Da habe ich nichts zu ergänzen.
Die anderen […] haben sich meist in etwas eingefunden, das als Zweckgemeinschaft verurteil wird. Von wem? Vom kitschigen Volksempfinden. Was soll falsch an einem Zweck sein? […] Der Zweck einer Zweckgemeinschaft ist doch, nicht mehr sinnlos alleine in den Fernseher zu stieren, sondern jemanden zu haben, dem man seine eingerissenen Zehennägel zeigen kann […] Ist das Liebe? Unbedingt. […] Der Zweck der Zweckgemeinschaft ist: jemanden lieben lernen. […] Denn man kann viele Leute lieben, wenn man sie erst mal kennen gelernt und sich an sie gewöhnt hat.

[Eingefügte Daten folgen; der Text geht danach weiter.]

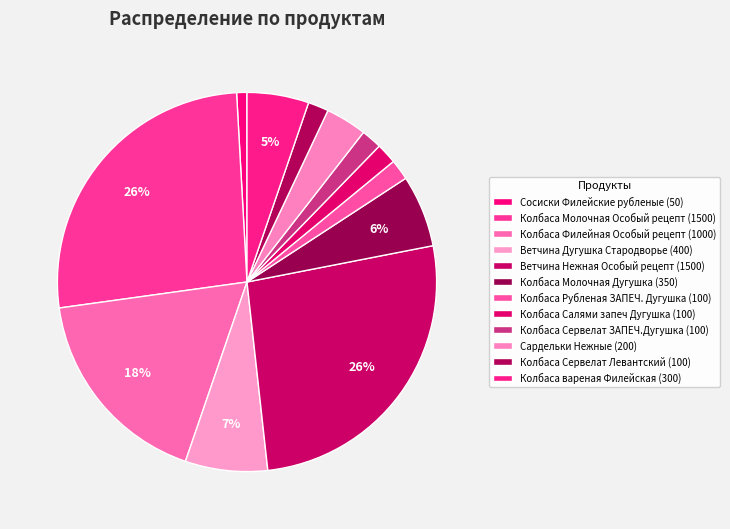

Is the sum of Ветчина Дугушка Стародворье and Сардельки Нежные greater than half?

No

Im Mai 2002 war ich über alle Ohren in Melanie verliebt, mittlerweile liebe ich sie (ein Unterschied aus meiner Sicht).
Obwohl dies ein schönes Schlusswort wäre, geht der Artikel noch weiter. Ich kann ihn nicht vorenthalten:
Der Rest, die Liebe, würde sich mit der Zeit einstellen. Und sehr oft ging dieses Konzept [arrangierte Heirat] auch auf.

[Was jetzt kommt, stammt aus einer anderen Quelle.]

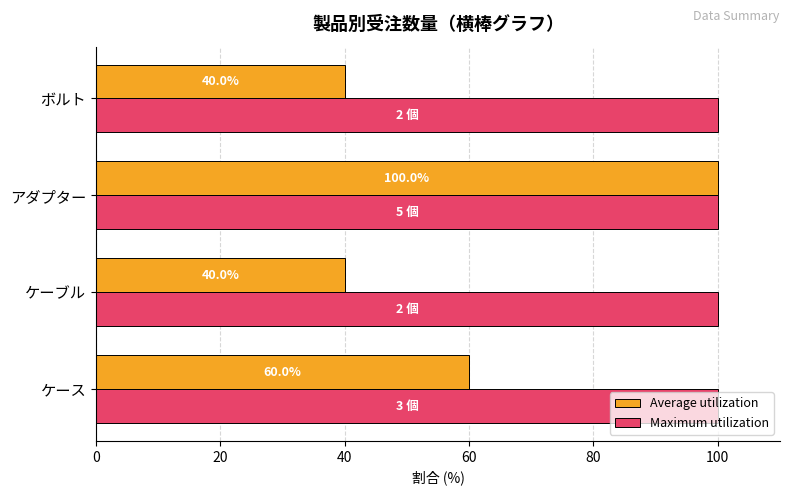

Rank the series by their average value, from lowest to highest.

Average utilization, Maximum utilization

Die verquastete Liebesidee der Neuzeit kann andererseits nicht als Erfolgsmodell bezeichnet werden. […] Freunde werden meist erst nach einigen Jahren wirklich zu Freunden. Wenn man sich an sie gewöhnt hat, wenn man sich mit iihnen entspannt und sich traut, ihnen alle Launen zuzumuten.
So würde ich den Wechsel von Verliebtheit zu Liebe charakterisieren – alle Launen zumuten. Das ist das Kernelement!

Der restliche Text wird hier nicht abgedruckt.